Catania.«Meno organizzazioni e più organizzazioni». Sembra un gioco di parole, eppure è l’uovo di colombo. La ricetta di Maurizio Martina, ieri ospite d’onore alla Festa nazionale dell’Unità di Catania, è il “modello Melinda”: addio alla polverizzazione in micro imprese e investimento su qualità e aggregazione. Il ministro dell’Agricoltura rassicura anche sui danni all’ortofrutta sicilia dovuti agli accordi euromediterranei: «Stiamo battagliando a Bruxelles, teniamo l’attenzione alta».

Ministro, in Sicilia sono numerose le filiere – dal grano agli agrumi, passando per l’ortofrutta in crisi. Come si può tutelare il reddito dei nostri agricoltori?«Salvaguardare la giusta remunerazione del lavoro dei produttori è il nostro obiettivo numero uno. Per questo abbiamo agito direttamente sulla leva fiscale, tagliando del 25% le tasse sugli agricoltori, con la cancellazione di Irap e Imu agricola. Ora serve uno scatto in più sul versante dell’aggregazione, in particolare in Sicilia. In questa regione abbiamo 54 organizzazioni di produttori e molti settori in crisi. Bisogna puntare ad avere più organizzazione e meno organizzazioni. Guardiamo ai modelli che hanno funzionato come quelli delle mele del Trentino. Si può fare».

Eppure c’è un comparto a doppia velocità: c’è chi lamenta e batte cassa, e chi s’ingegna per conquistare il futuro.«La Sicilia può essere una fucina di idee per il futuro agroalimentare del nostro Paese. Ne abbiamo avuto una grande dimostrazione a luglio proprio al nostro evento di Catania, Agrogeneration. Tanti giovani imprenditori che lanciano starti up, affrontano i problemi e propongono soluzioni innovative. Proposte che abbinano sempre elementi cardine come: territorio, sostenibilità e qualità. Il nostro impegno a sostenere questi giovani è e resta massimo».

Il Psr Sicilia è partito col freno a mano tirato, anche se l’assessore Cracolici assicura che settembre sarà il mese della svolta. Come la vede?«Siamo davanti alla prima applicazione dei nuovi Psr e quindi c’è stata una fase di rodaggio da superare. Ora è fondamentale che la Sicilia possa sfruttare le risorse per rafforzare il proprio modello agricolo. Ci sono tutti i numeri per fare meglio».
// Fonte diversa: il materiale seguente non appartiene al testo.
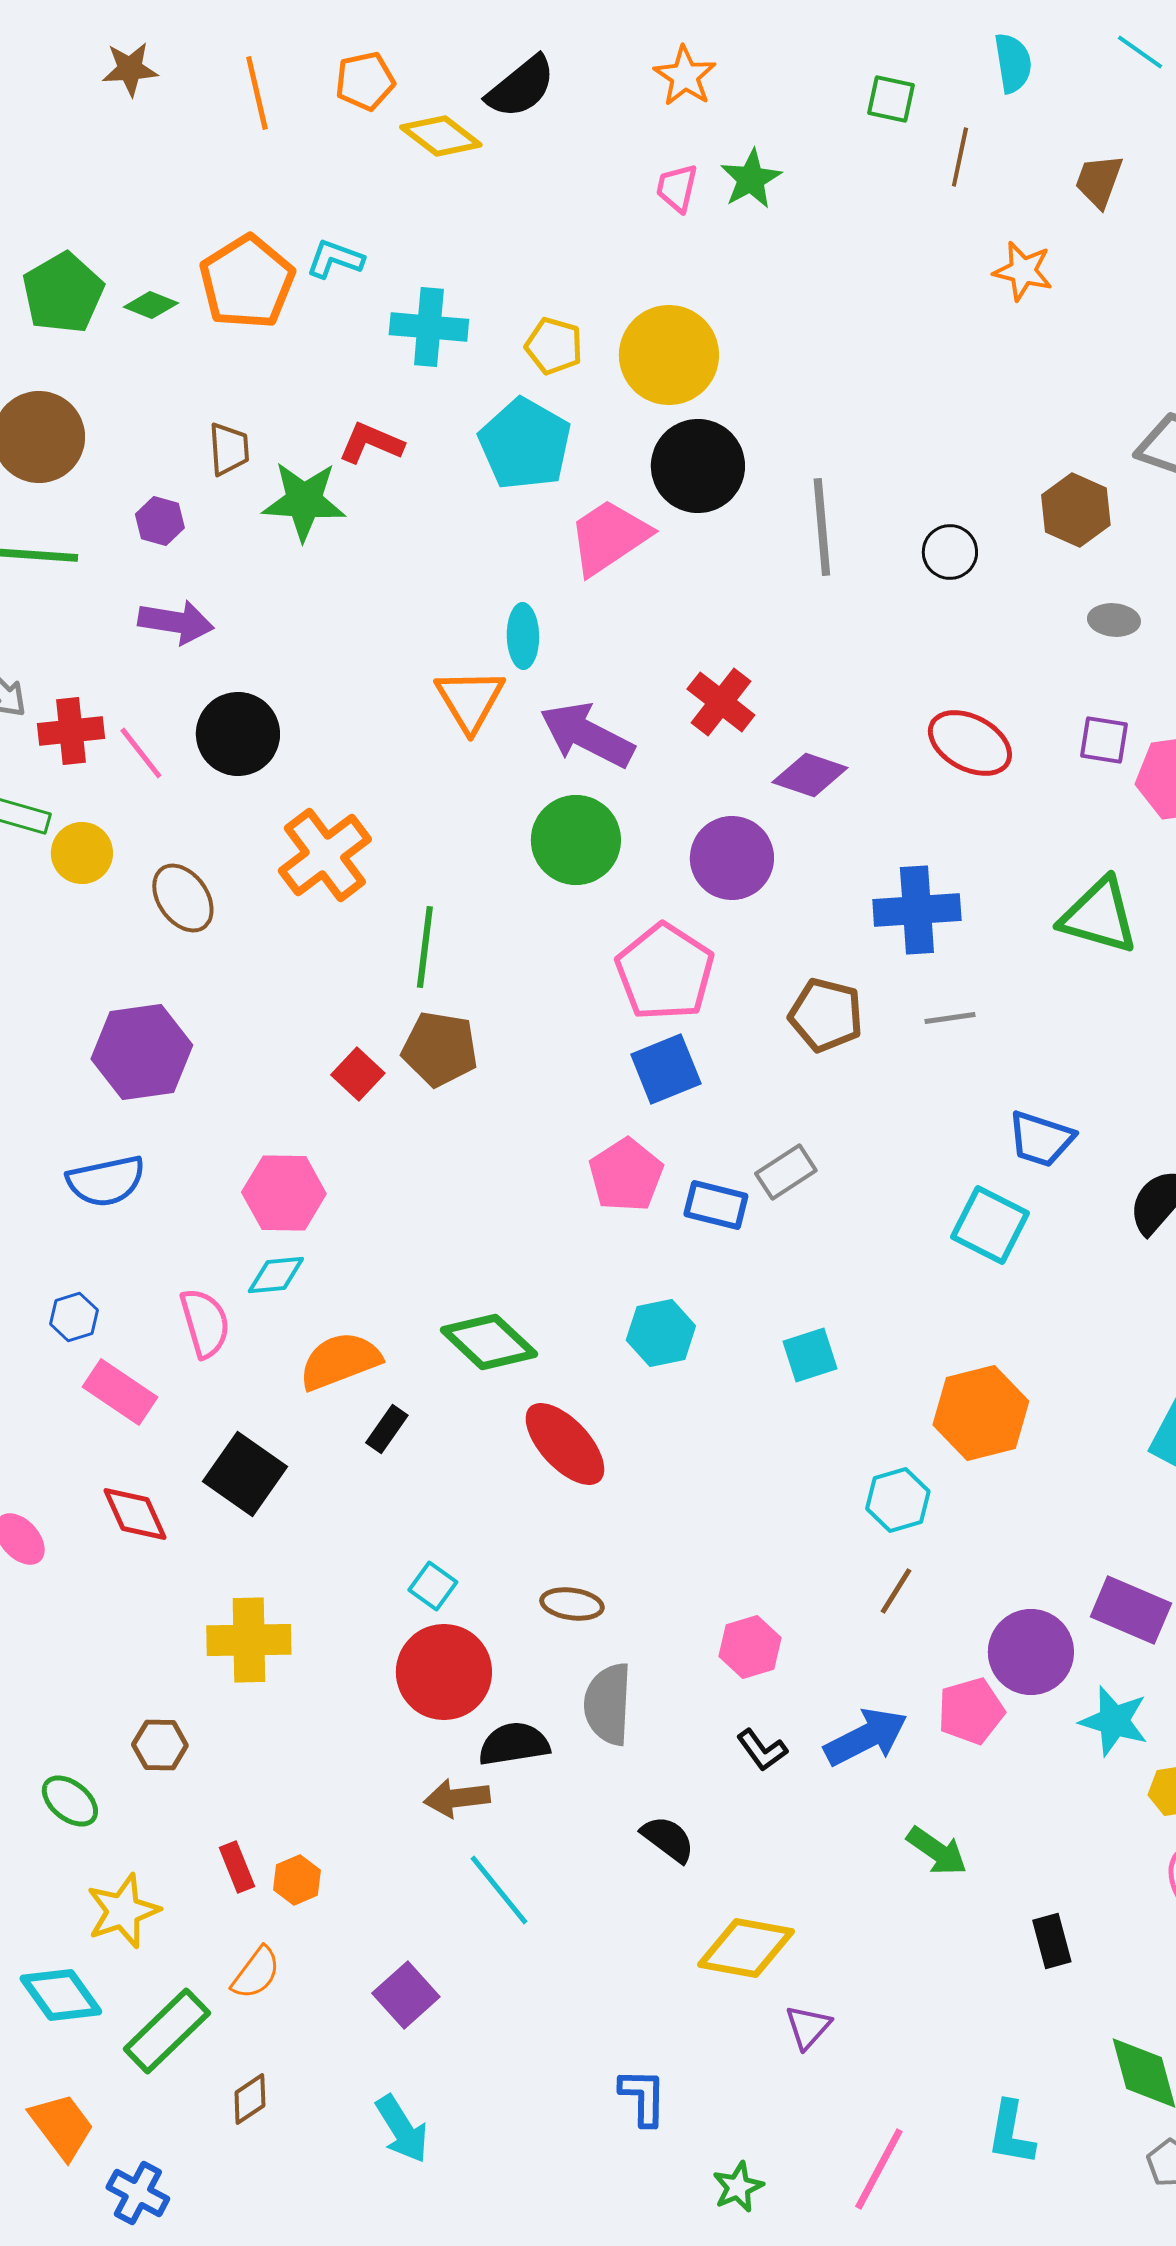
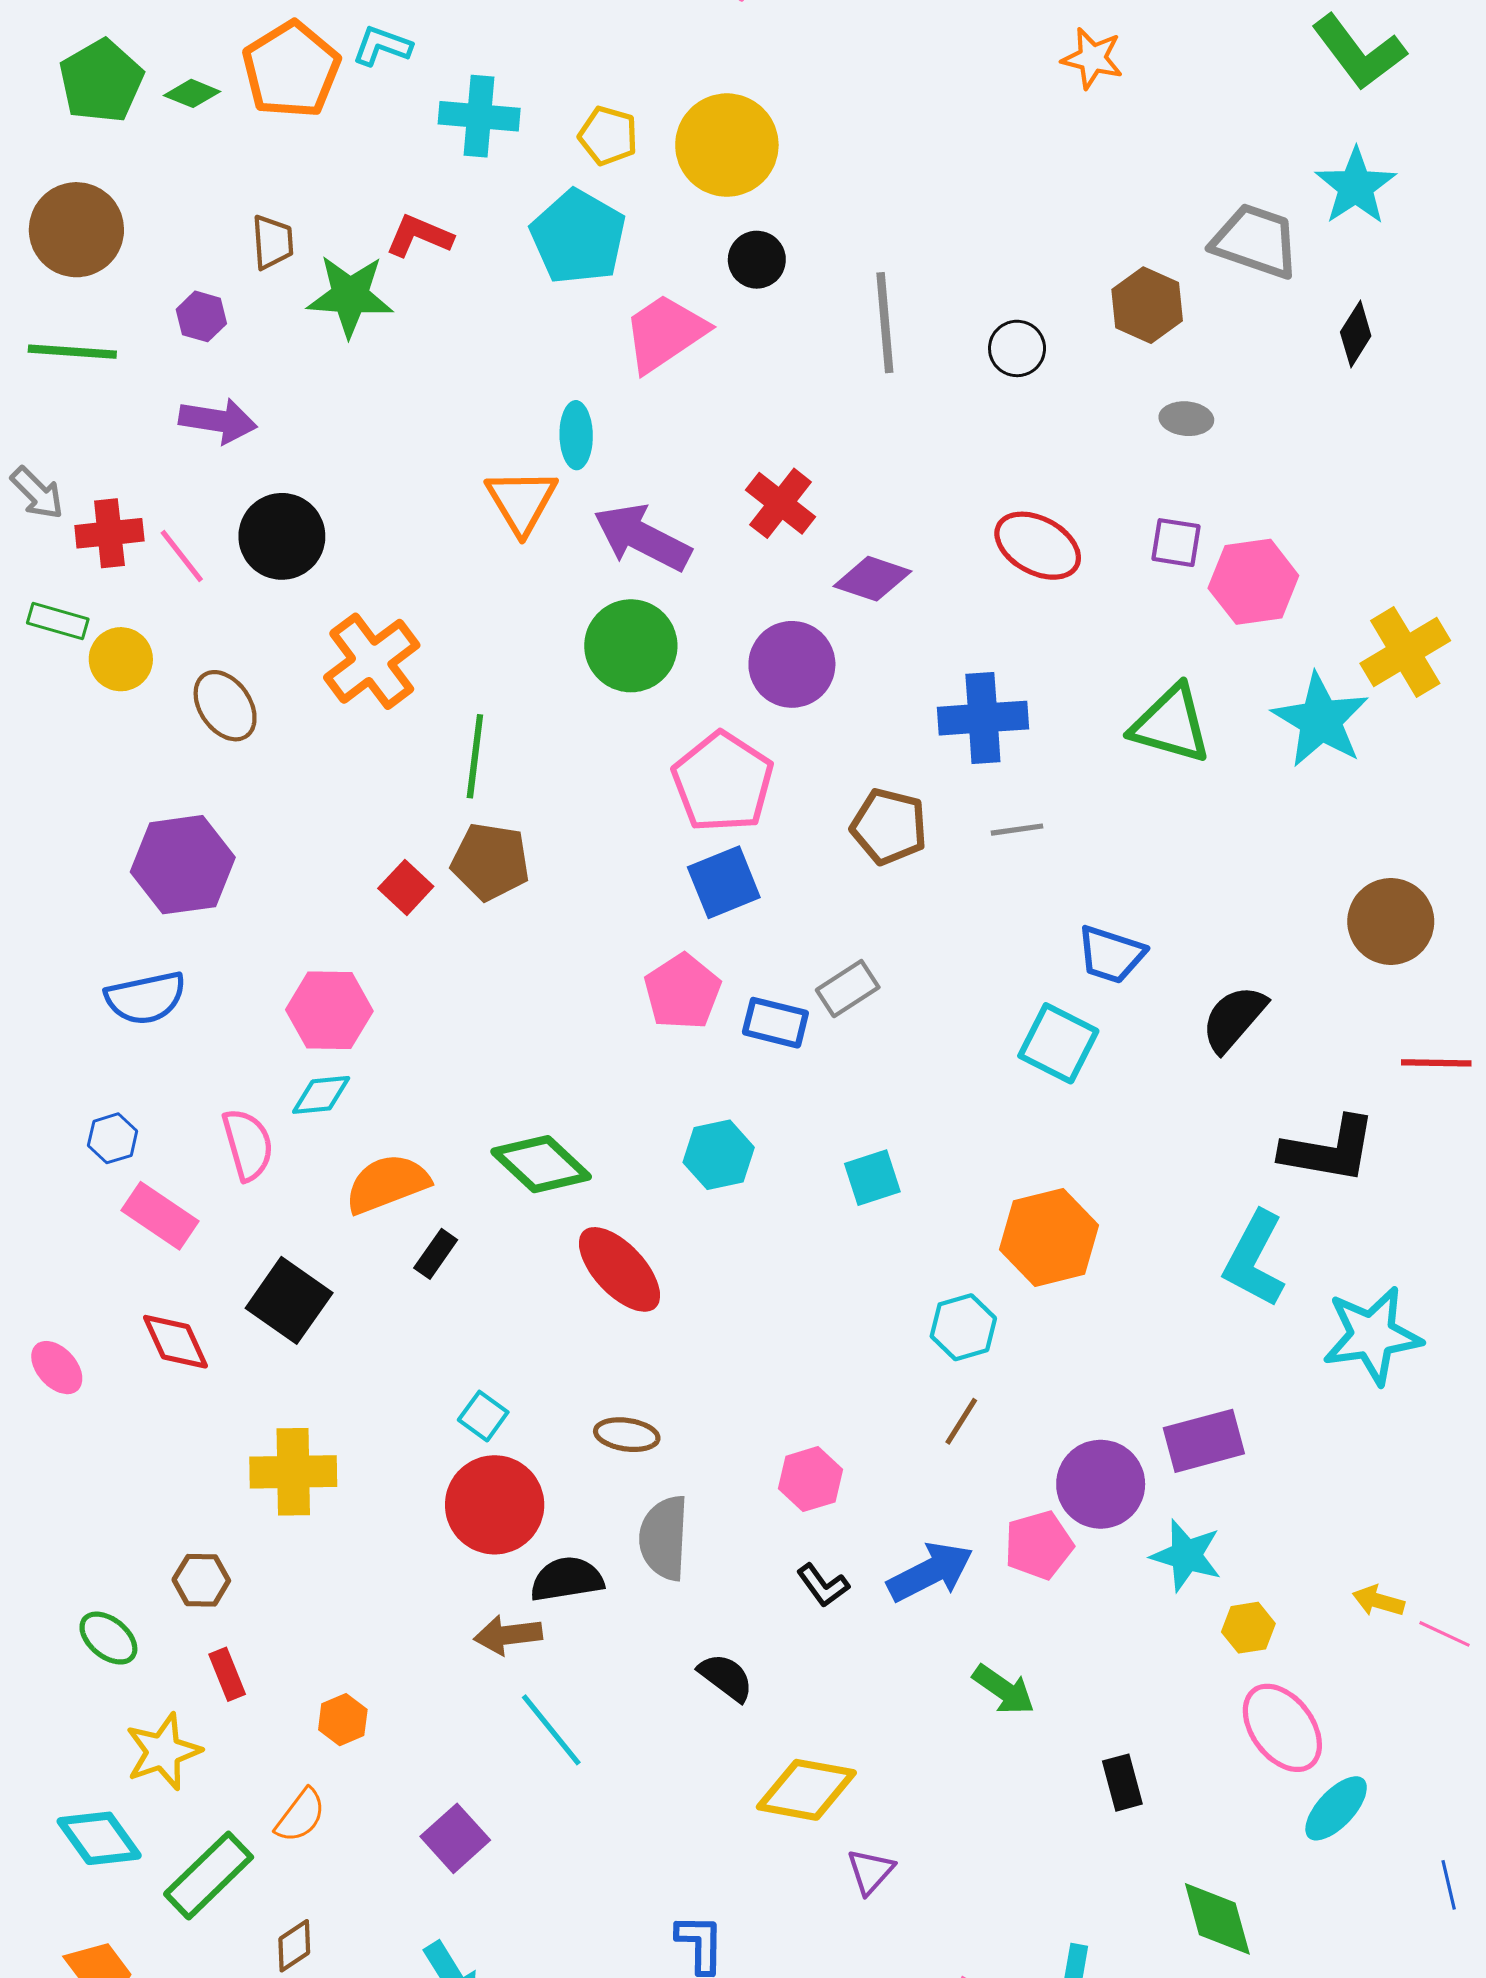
black circle: (698, 466) -> (757, 260), size x0.6
purple rectangle: (1131, 1610) -> (1204, 1441), turned -38
red rectangle: (237, 1867) -> (227, 1674), moved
La proroga dell’import a dazio zero delle arance bionde dal Nord Africa è l’ultimo schiaffo “euromediterraneo” ai produttori siciliani. Una battaglia persa?«No. Noi stiamo battagliando a Bruxelles per limitare gli effetti per i nostri produttori di accordi che ci portiamo dal passato. Abbiamo ottenuto l’aumento dei prezzi di ritiro dei prodotti ortofrutticoli, dopo mesi di confronto con la Commissione europea, proprio per avere degli elementi di compensazione. Teniamo alta l’attenzione».

Lei fra poco presenterà, assieme a Orlando e altri compagni di partito, i comitati per il sì della sinistra Pd. Ma si può votare questa riforma dicendosi “di sinistra”?«Assolutamente sì che si può dire “sì” dalla sinistra del partito. Con convinzione e forti della storia che abbiamo alle spalle e dei tentativi innumerevoli che abbiamo fatto a sinistra per migliorare la seconda parte della Costituzione. Io penso che al fondo questa sia una riforma utile per i cittadini e i territori».

Eppure non tutti, nel Pd, la pensano così.«Il Pd è un partito grande e plurale e che deve sapere, oggi più di ieri, l’enorme responsabilità che ha sulle spalle: pluralità e unità devono stare insieme, altrimenti i cittadini non ci capiscono. Credo che le ragioni del sì devono essere plurali, restando al merito. Perché certe volte sento dichiarazioni di chi sostiene i no che francamente non capisco, perché non sono sul merito della riforma, anche se hanno a che vedere con cose più generali e legittime».

Sta parlando di D’Alema?«Io penso a tutti quelli che immaginano che discutendo di riforma siamo all’antipasto del congresso del Pd e credo che questo sia sbagliato. E questo vale per tutti».